───── INPUT MATERIAL ─────

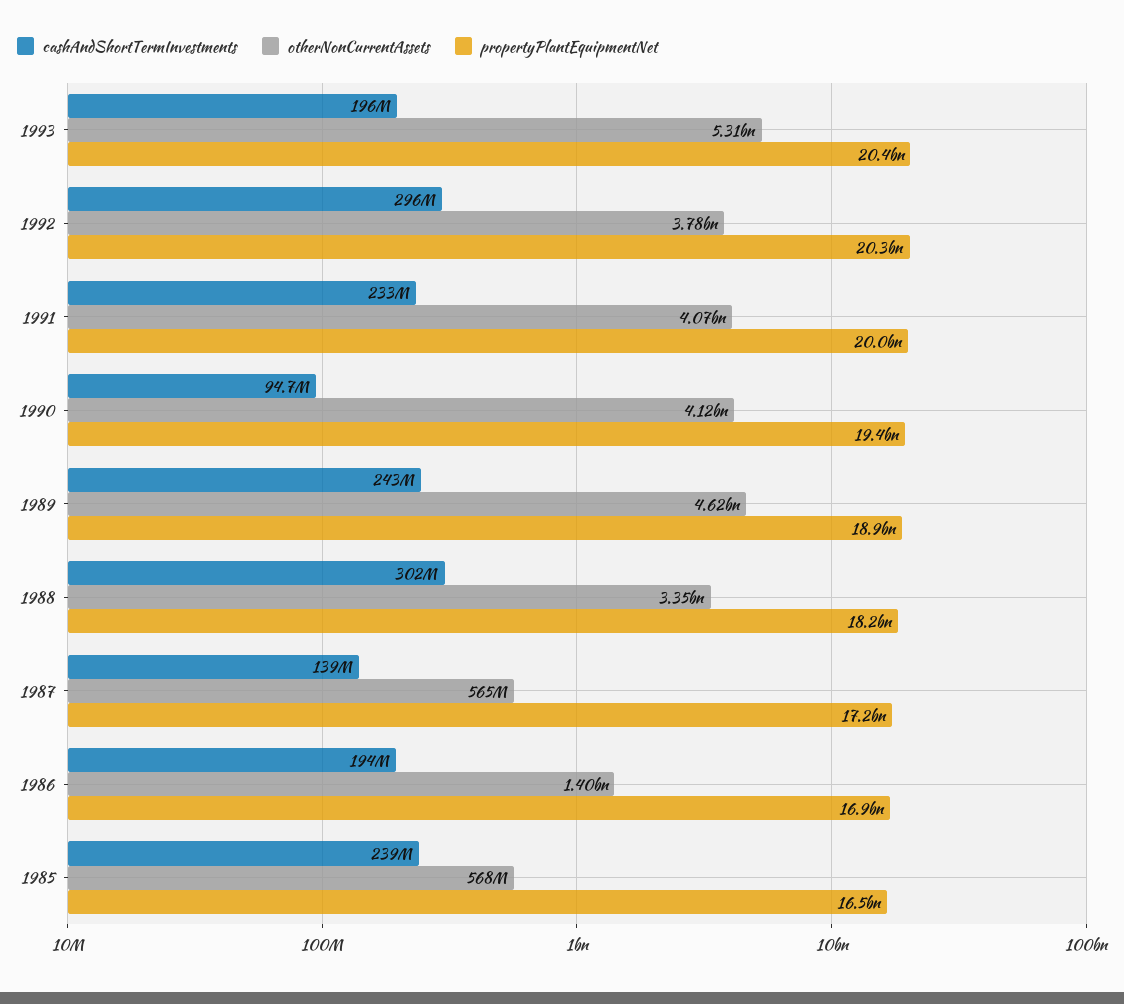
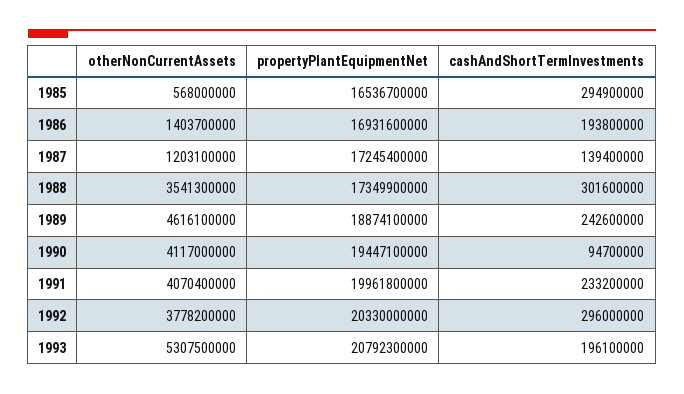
  {
    "cashAndShortTermInvestments": {
      "1993": 196100000,
      "1992": 296000000,
      "1991": 233200000,
      "1990": 94700000,
      "1989": 242600000,
      "1988": 301600000,
      "1987": 139400000,
      "1986": 193800000,
-     "1985": 239000000
+     "1985": 294900000
    },
    "otherNonCurrentAssets": {
      "1993": 5307500000,
      "1992": 3778200000,
      "1991": 4070400000,
      "1990": 4117000000,
      "1989": 4616100000,
-     "1988": 3350000000,
+     "1988": 3541300000,
-     "1987": 565000000,
+     "1987": 1203100000,
      "1986": 1403700000,
      "1985": 568000000
    },
    "propertyPlantEquipmentNet": {
-     "1993": 20400000000,
+     "1993": 20792300000,
      "1992": 20330000000,
      "1991": 19961800000,
      "1990": 19447100000,
      "1989": 18874100000,
-     "1988": 18200000000,
+     "1988": 17349900000,
      "1987": 17245400000,
      "1986": 16931600000,
      "1985": 16536700000
    }
  }

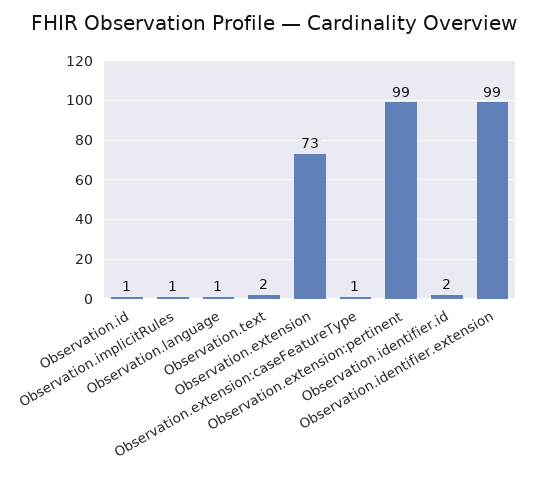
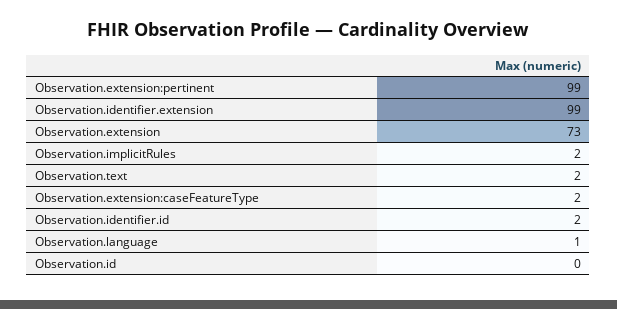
  {
-   "Observation.id": 1,
+   "Observation.id": 0,
-   "Observation.implicitRules": 1,
+   "Observation.implicitRules": 2,
    "Observation.language": 1,
    "Observation.text": 2,
    "Observation.extension": 73,
-   "Observation.extension:caseFeatureType": 1,
+   "Observation.extension:caseFeatureType": 2,
    "Observation.extension:pertinent": 99,
    "Observation.identifier.id": 2,
    "Observation.identifier.extension": 99
  }

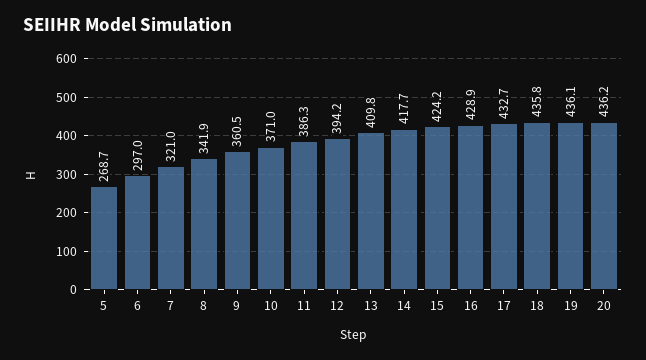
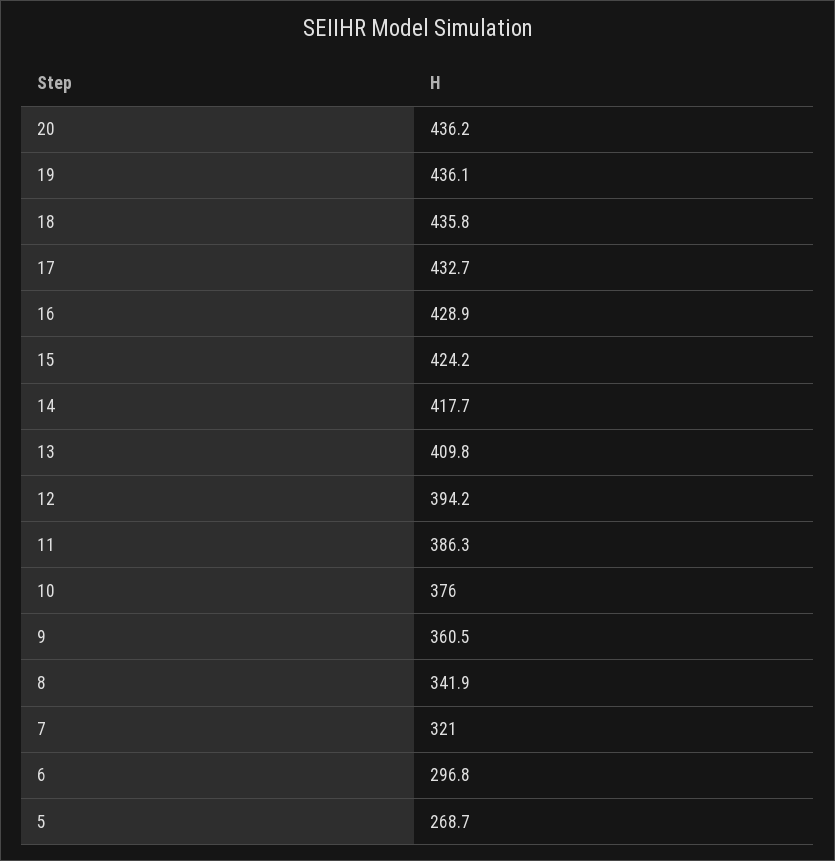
  {
    "5": 268.7,
-   "6": 297,
+   "6": 296.8,
    "7": 321,
    "8": 341.9,
    "9": 360.5,
-   "10": 371,
+   "10": 376,
    "11": 386.3,
    "12": 394.2,
    "13": 409.8,
    "14": 417.7,
    "15": 424.2,
    "16": 428.9,
    "17": 432.7,
    "18": 435.8,
    "19": 436.1,
    "20": 436.2
  }

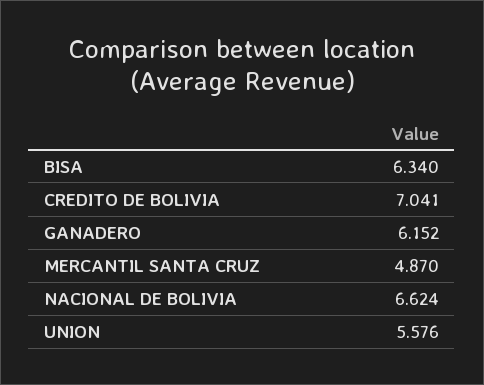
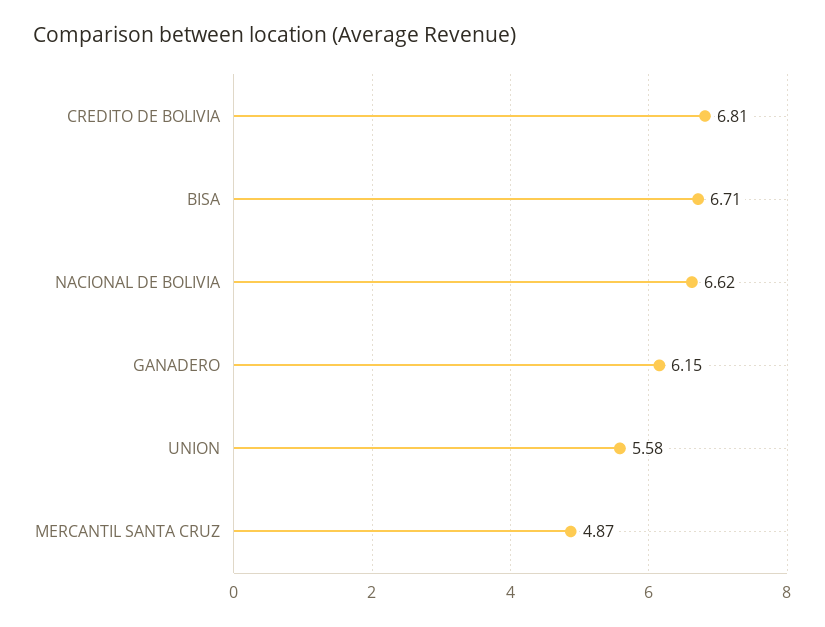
  {
-   "BISA": 6.34,
+   "BISA": 6.71,
-   "CREDITO DE BOLIVIA": 7.041,
+   "CREDITO DE BOLIVIA": 6.81,
    "GANADERO": 6.152,
    "MERCANTIL SANTA CRUZ": 4.87,
    "NACIONAL DE BOLIVIA": 6.624,
    "UNION": 5.576
  }

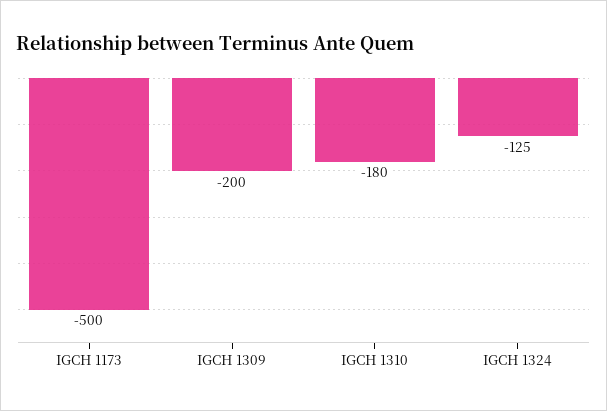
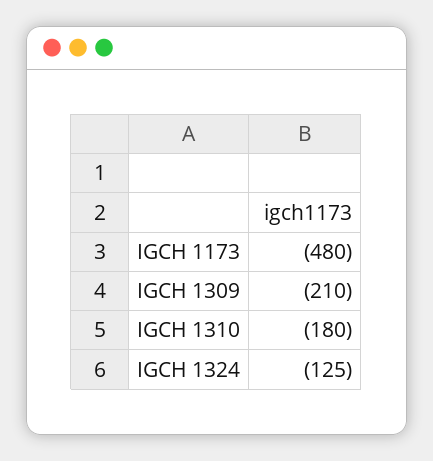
  {
-   "IGCH 1173": -500,
+   "IGCH 1173": -480,
-   "IGCH 1309": -200,
+   "IGCH 1309": -210,
    "IGCH 1310": -180,
    "IGCH 1324": -125
  }

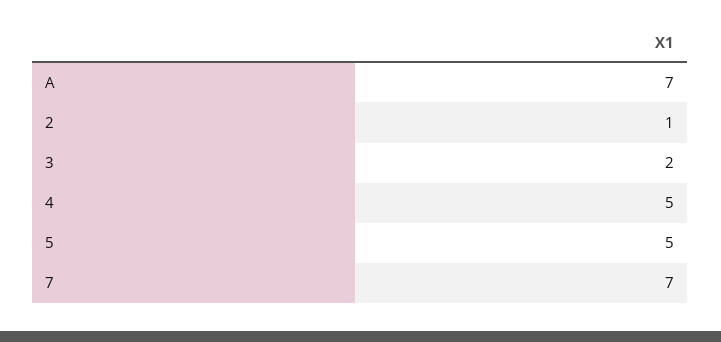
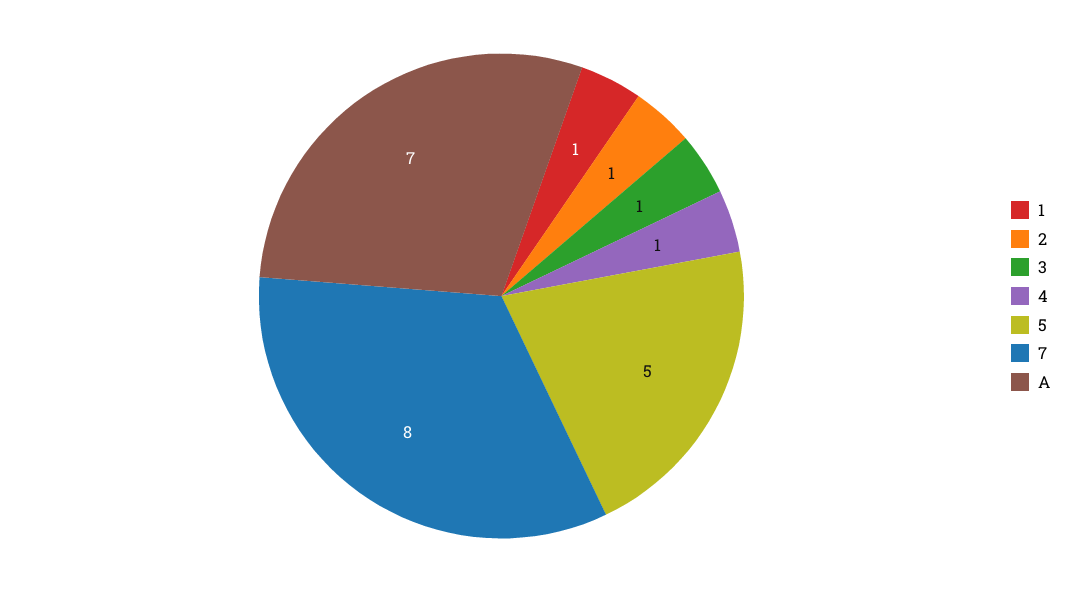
  {
    "A": 7,
    "2": 1,
-   "3": 2,
+   "3": 1,
-   "4": 5,
+   "4": 1,
    "5": 5,
-   "7": 7
+   "7": 8,
+   "1": 1
  }

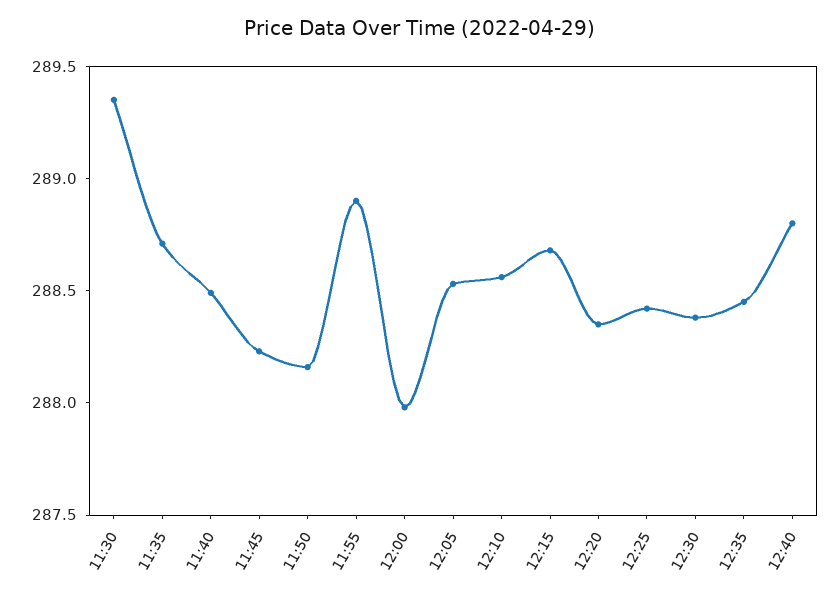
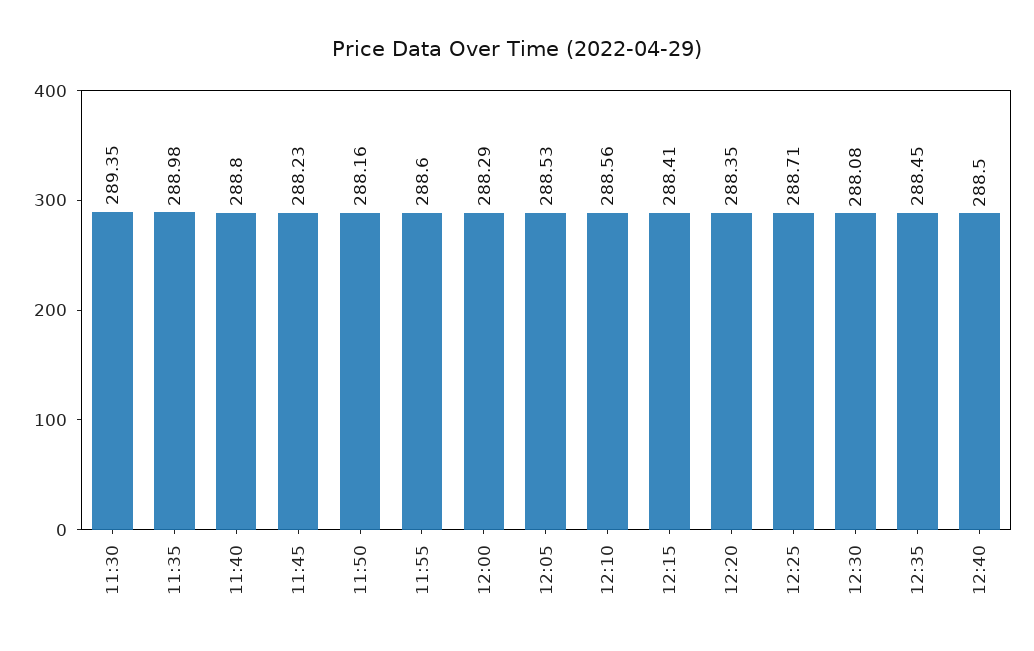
  {
    "11:30": 289.35,
-   "11:35": 288.7,
+   "11:35": 288.98,
-   "11:40": 288.5,
+   "11:40": 288.8,
    "11:45": 288.23,
    "11:50": 288.16,
-   "11:55": 288.9,
+   "11:55": 288.6,
-   "12:00": 288,
+   "12:00": 288.29,
    "12:05": 288.53,
    "12:10": 288.56,
-   "12:15": 288.7,
+   "12:15": 288.41,
    "12:20": 288.35,
-   "12:25": 288.4,
+   "12:25": 288.71,
-   "12:30": 288.4,
+   "12:30": 288.08,
    "12:35": 288.45,
-   "12:40": 288.8
+   "12:40": 288.5
  }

─────

▸ ASSIGNED TASK
An exact transcription of the records above is needed, with no pictures included.

▸ SOLUTION FOR THIS EXERCISE
  {
    "cashAndShortTermInvestments": {
      "1993": 196100000,
      "1992": 296000000,
      "1991": 233200000,
      "1990": 94700000,
      "1989": 242600000,
      "1988": 301600000,
      "1987": 139400000,
      "1986": 193800000,
-     "1985": 239000000
+     "1985": 294900000
    },
    "otherNonCurrentAssets": {
      "1993": 5307500000,
      "1992": 3778200000,
      "1991": 4070400000,
      "1990": 4117000000,
      "1989": 4616100000,
-     "1988": 3350000000,
+     "1988": 3541300000,
-     "1987": 565000000,
+     "1987": 1203100000,
      "1986": 1403700000,
      "1985": 568000000
    },
    "propertyPlantEquipmentNet": {
-     "1993": 20400000000,
+     "1993": 20792300000,
      "1992": 20330000000,
      "1991": 19961800000,
      "1990": 19447100000,
      "1989": 18874100000,
-     "1988": 18200000000,
+     "1988": 17349900000,
      "1987": 17245400000,
      "1986": 16931600000,
      "1985": 16536700000
    }
  }

  {
-   "Observation.id": 1,
+   "Observation.id": 0,
-   "Observation.implicitRules": 1,
+   "Observation.implicitRules": 2,
    "Observation.language": 1,
    "Observation.text": 2,
    "Observation.extension": 73,
-   "Observation.extension:caseFeatureType": 1,
+   "Observation.extension:caseFeatureType": 2,
    "Observation.extension:pertinent": 99,
    "Observation.identifier.id": 2,
    "Observation.identifier.extension": 99
  }

  {
    "5": 268.7,
-   "6": 297,
+   "6": 296.8,
    "7": 321,
    "8": 341.9,
    "9": 360.5,
-   "10": 371,
+   "10": 376,
    "11": 386.3,
    "12": 394.2,
    "13": 409.8,
    "14": 417.7,
    "15": 424.2,
    "16": 428.9,
    "17": 432.7,
    "18": 435.8,
    "19": 436.1,
    "20": 436.2
  }

  {
-   "BISA": 6.34,
+   "BISA": 6.71,
-   "CREDITO DE BOLIVIA": 7.041,
+   "CREDITO DE BOLIVIA": 6.81,
    "GANADERO": 6.152,
    "MERCANTIL SANTA CRUZ": 4.87,
    "NACIONAL DE BOLIVIA": 6.624,
    "UNION": 5.576
  }

  {
-   "IGCH 1173": -500,
+   "IGCH 1173": -480,
-   "IGCH 1309": -200,
+   "IGCH 1309": -210,
    "IGCH 1310": -180,
    "IGCH 1324": -125
  }

  {
    "A": 7,
    "2": 1,
-   "3": 2,
+   "3": 1,
-   "4": 5,
+   "4": 1,
    "5": 5,
-   "7": 7
+   "7": 8,
+   "1": 1
  }

  {
    "11:30": 289.35,
-   "11:35": 288.7,
+   "11:35": 288.98,
-   "11:40": 288.5,
+   "11:40": 288.8,
    "11:45": 288.23,
    "11:50": 288.16,
-   "11:55": 288.9,
+   "11:55": 288.6,
-   "12:00": 288,
+   "12:00": 288.29,
    "12:05": 288.53,
    "12:10": 288.56,
-   "12:15": 288.7,
+   "12:15": 288.41,
    "12:20": 288.35,
-   "12:25": 288.4,
+   "12:25": 288.71,
-   "12:30": 288.4,
+   "12:30": 288.08,
    "12:35": 288.45,
-   "12:40": 288.8
+   "12:40": 288.5
  }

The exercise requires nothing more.